Notably, we now can easily represent \(F, B\) with function approximators (their inputs are now all finite-dimensional objects). The paper shows some conditions on when such a factorization exists (and provides error bounds in the case where the factorization is only approximate). But the important lesson here, at least to me, is that FB innovates by compressing the space of reward functions in a clever way.

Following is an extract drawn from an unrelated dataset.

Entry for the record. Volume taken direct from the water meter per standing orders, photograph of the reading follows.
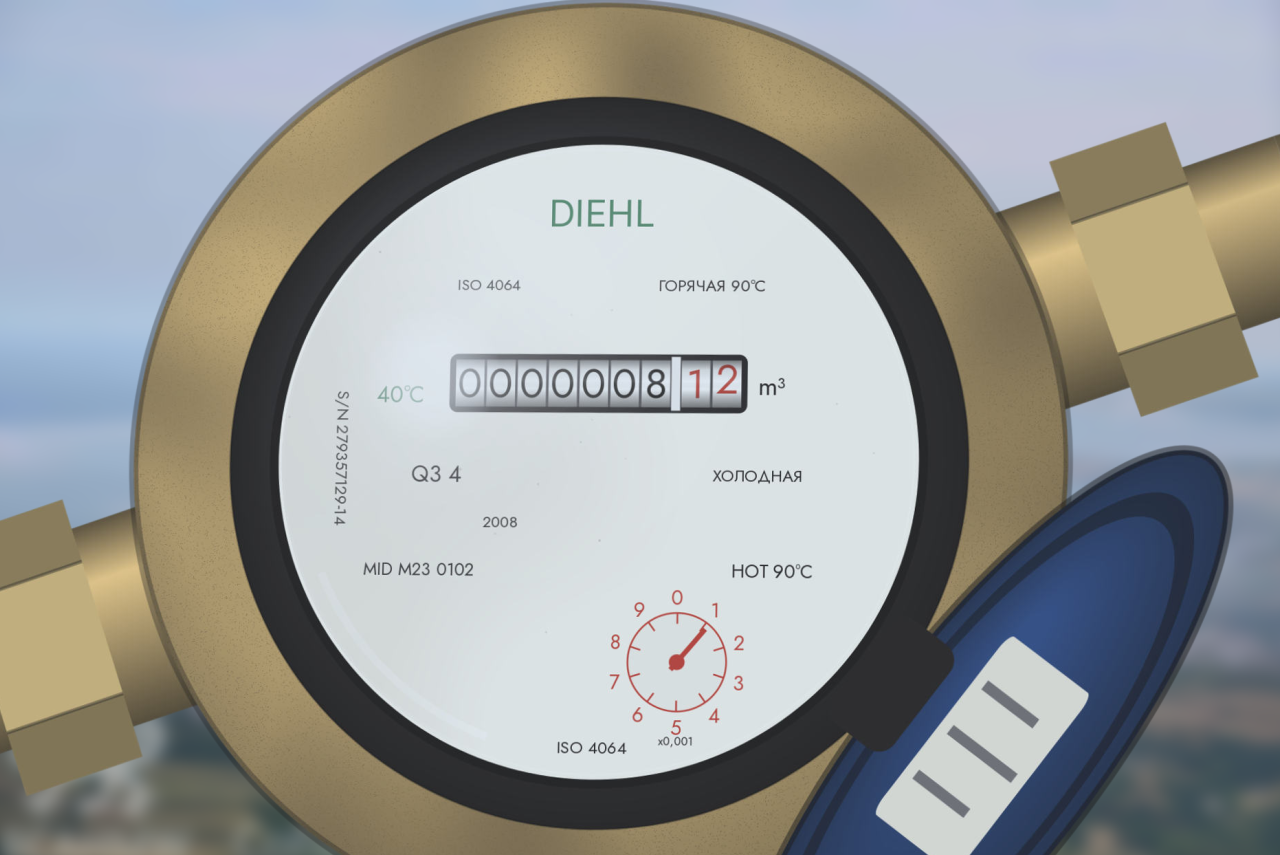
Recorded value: 8.121 m³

Now, given a learned FB representation and an arbitrary reward function \(r\):

Infer the task embedding \(z = \int_{\mathcal{X}} r(x')B(\mathrm{d}x')\). While this is still an intractable integral, we can approximate it by sampling. Or when \(r\) is the indicator for a given state \(x^\star\) (like in goal-conditioned RL), \(z = B(\mathrm{d}x')\).
Exectute the policy \(\pi_z(x)\in\arg\max_aF^z(x, a)^\top z\).
Profit.

The Successor Measure

The successor measure (SM) is a term that I believe was coined by Leonard Blier, Corentin Tallec, and Yann Olivier in an excellent manuscript from 2021, which generalizes the successor representation to measurable state spaces. For an MDP with transition kernel \(P\) and a policy \(\pi\), the successor measures is a measure on the state space conditioned on a source state and action, defined as

\begin{align*} M^\pi(\cdot\mid x, a) = \sum_{t\geq 0}\gamma^t\Pr_\pi(X_t\in\cdot\mid X_0 = x,\ A_0 = a) \end{align*}

where \(\Pr_\pi\) is the probability measure over trajectories where \(A_t\sim\pi(\cdot X_t)\) and \(X_{t+1}\sim \int P(\cdot\mid x, a)\pi(\mathrm{d}a\mid x)\). Notably, it is readily verified that \(M^\pi(\mathcal{X}\mid x, a) = (1-\gamma)^{-1}\), so \(M^\pi\) is a finite measure for any source state-action pair. As such, it acts as a linear operator on the space of bounded measurable functions in the usual way,

\begin{align*} (M^\pi f)(x, a) = \int_{\mathcal{X}}f(x')M^\pi(\mathrm{d}x'\mid x, a). \end{align*}

But most notably, this linear operation has a most meaningful interpretation in RL. Famously, it maps reward functions to action-value functions,

\begin{align*} M^\pi r = Q^\pi \end{align*}

for any bounded and measurable reward function \(r\), so the successor measure can be used as a device to infer the action-value function for just about any reward function.